Incremental Changes Proposed to ABA Model Advertising Rules

There’s a lot of congratulatory talk going on about the “bold” changes proposed for the ABA model rules relating to attorney advertising.

And sure, there are things to like in the proposed changes. The new solicitation rule, in particular, focuses more on substance than form, and contains an exception for solicitations made to experienced buyers of business-related legal services. Those are both positive developments.

But bold change? Naw; more like incremental adjustments to a set of rules that should have been gutted 40 years ago when Bates v. Arizona was decided.

My single biggest disappointment is that the ABA ethics committee didn’t take this opportunity to get rid of Rule 7.2.  This is the Rule that contains the cruftiest, most problematic provisions: those relating to “the reasonable cost of advertising,” restrictions on paying for “recommendations,” and limits on use of “lawyer referral services.” These are the sort of vague terms that attorneys and regulators can’t help but over-interpret in ways that harm consumers and lawyers alike.
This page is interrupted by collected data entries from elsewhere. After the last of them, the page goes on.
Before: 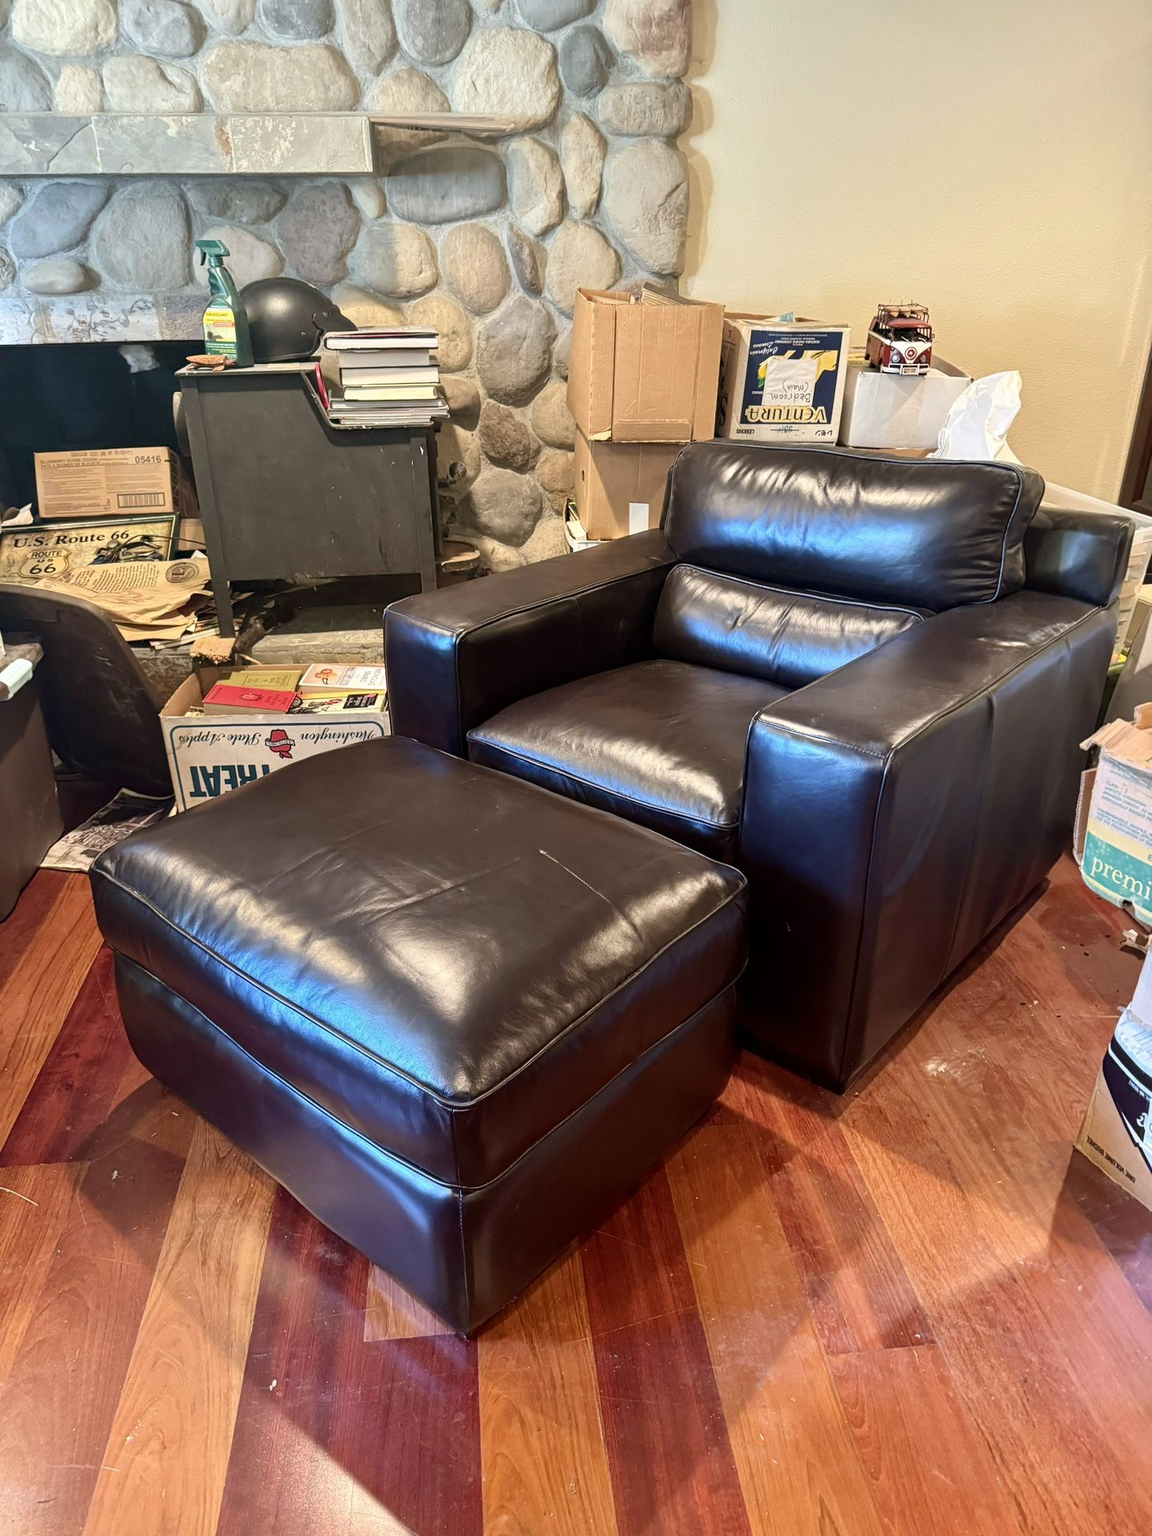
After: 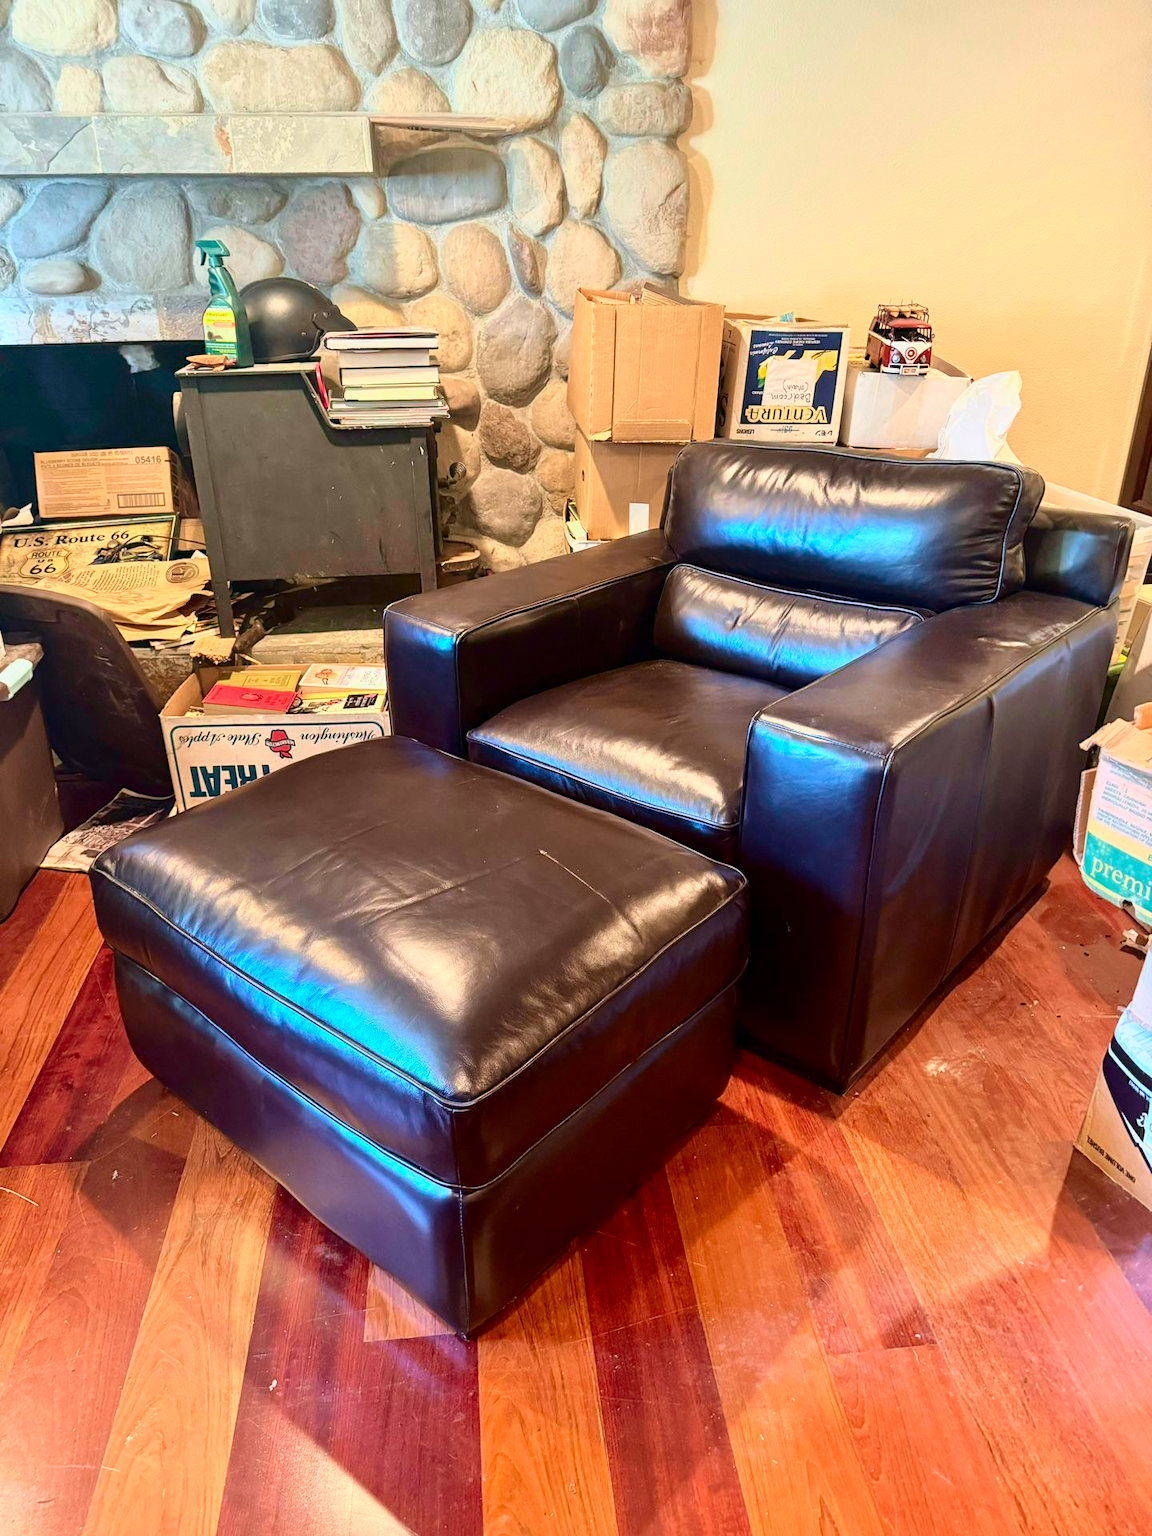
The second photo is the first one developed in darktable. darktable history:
tone curve: curves: ch0 [(0, 0) (0.091, 0.077) (0.389, 0.458) (0.745, 0.82) (0.844, 0.908) (0.909, 0.942) (1, 0.973)]; ch1 [(0, 0) (0.437, 0.404) (0.5, 0.5) (0.529, 0.55) (0.58, 0.6) (0.616, 0.649) (1, 1)]; ch2 [(0, 0) (0.442, 0.415) (0.5, 0.5) (0.535, 0.557) (0.585, 0.62) (1, 1)], color space Lab, independent channels, preserve colors none
exposure: compensate highlight preservation false
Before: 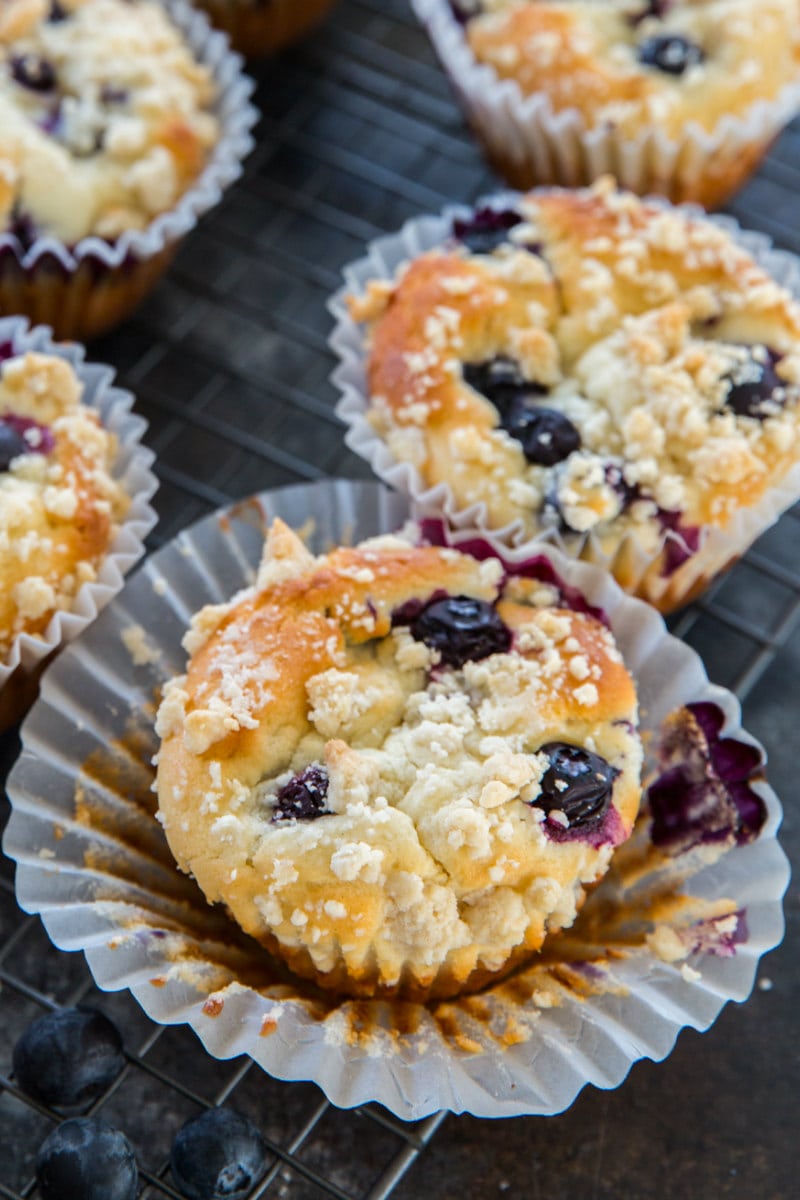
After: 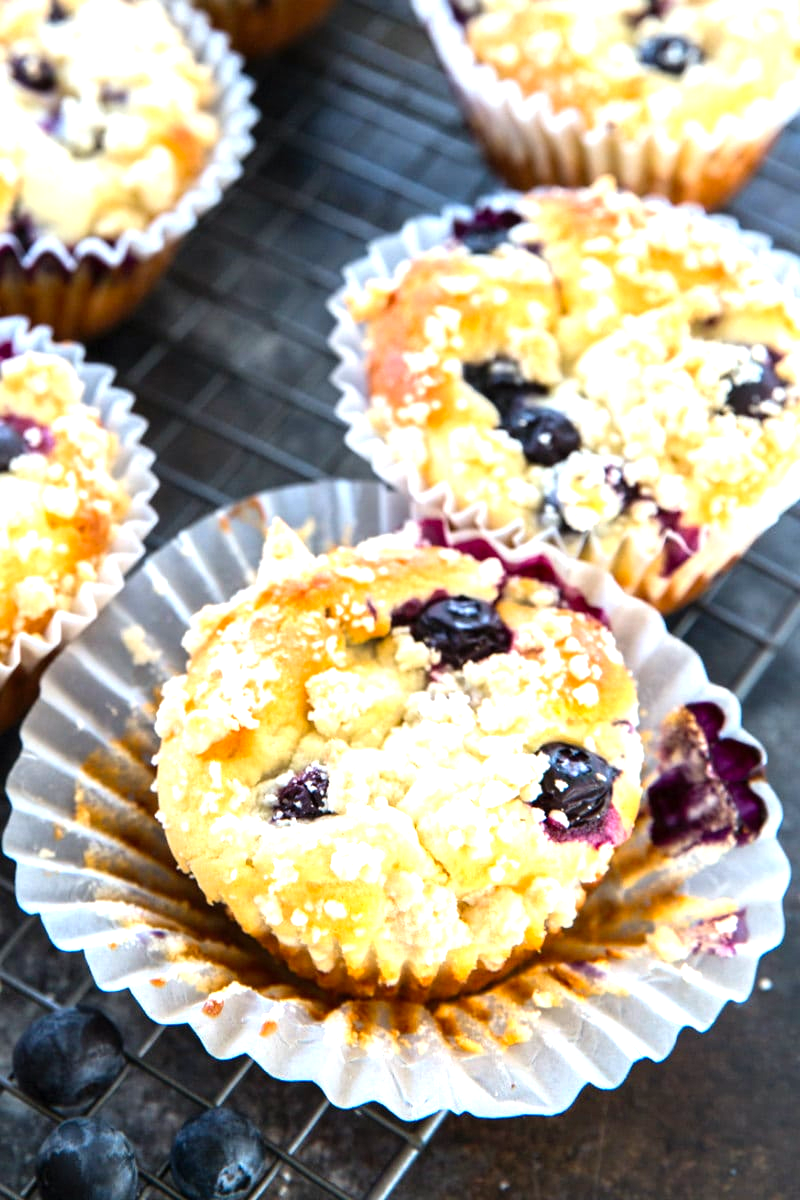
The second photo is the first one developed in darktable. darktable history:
levels: levels [0, 0.352, 0.703]
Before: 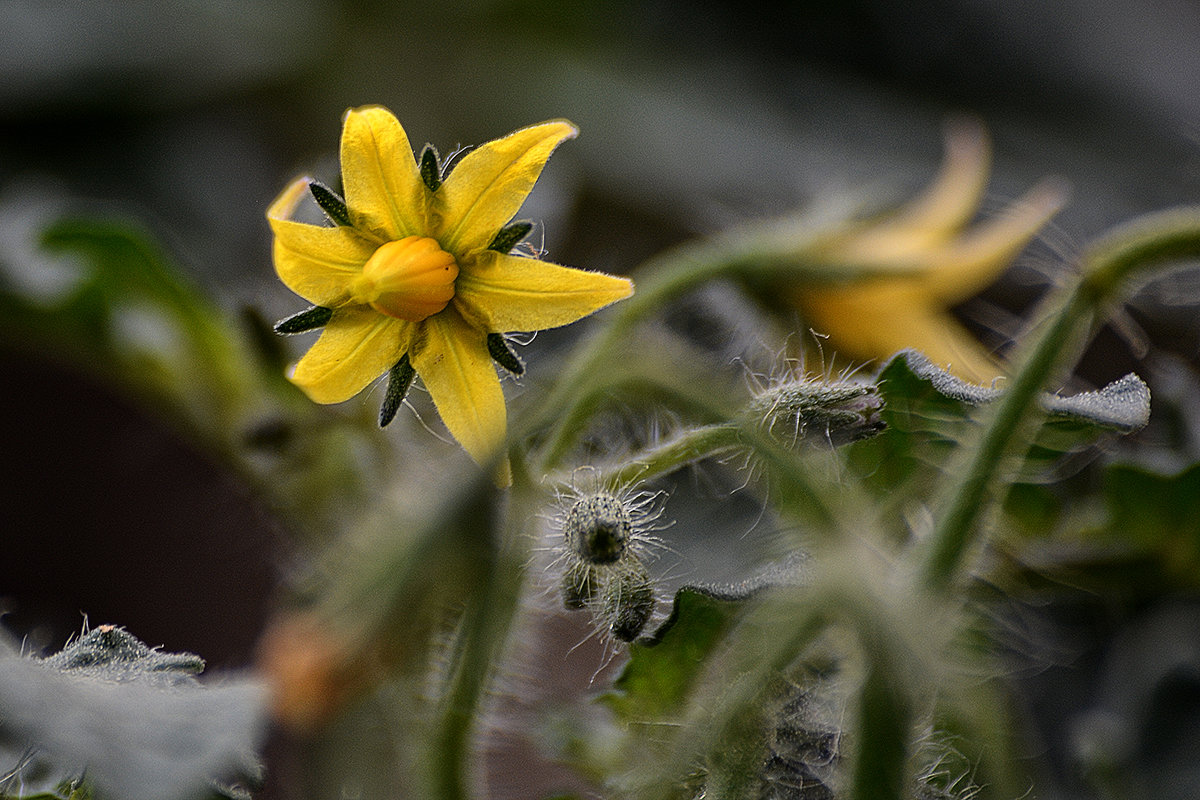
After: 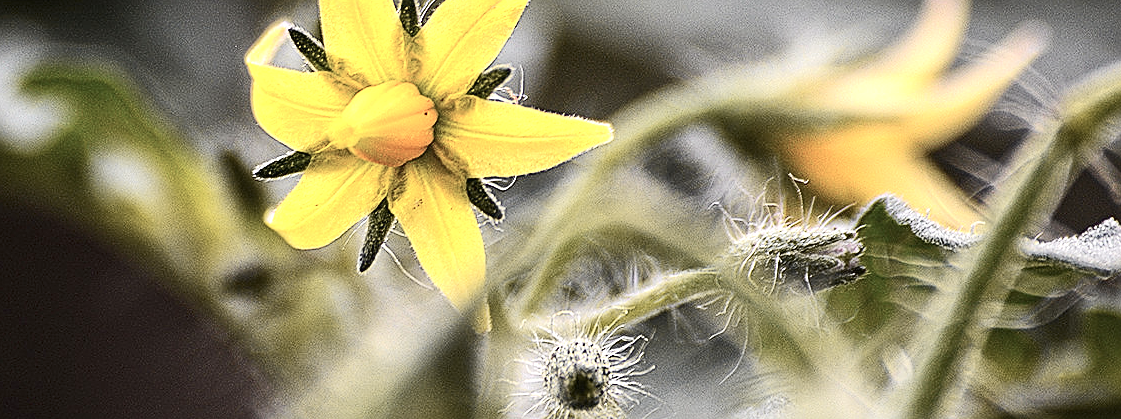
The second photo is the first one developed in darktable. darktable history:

It’s not like the committee didn’t have reason to look into the utility of Rule 7.2.  The 2015 APRL Report – heavily leaned on by the committee  in making its proposed changes – makes the case persuasively that Rule 7.2 is unnecessary to protect the public, often unconstitutional in its application, and chilling in its effect on consumer access to information about legal services. Yours truly also submitted comments to this effect.

Yet Rule 7.2 remains. And in some ways, the proposed changes make the Rule even worse. For starters, the definition has been changed to try and make the rule applicable to non-advertising “communications” – despite the fact that these rules can only constitutionally limit commercial speech. And then there’s this little gem that’s been added to the Comments:

“A communication contains a recommendation if it expresses, implies or suggests value as to the lawyer’s services.”

Yeah, like THAT’S never gonna be interpreted too broadly.

Again: attorneys have a hard enough time telling when and where these rules apply. Bar regulators and ethics committees persistently over-apply the rules. And for what? There’s no evidence that the specific ad rules benefit the public. Yet instead of streamlining the Rules, instead of cutting back to the core concept – no false or misleading advertising – we’re getting more of the same old thing.

The ABA ethics committee is holding an open hearing at its Vancouver meeting on February 2, and accepting written comments until March 1. If you’d prefer to see some real change here, please make your voice heard.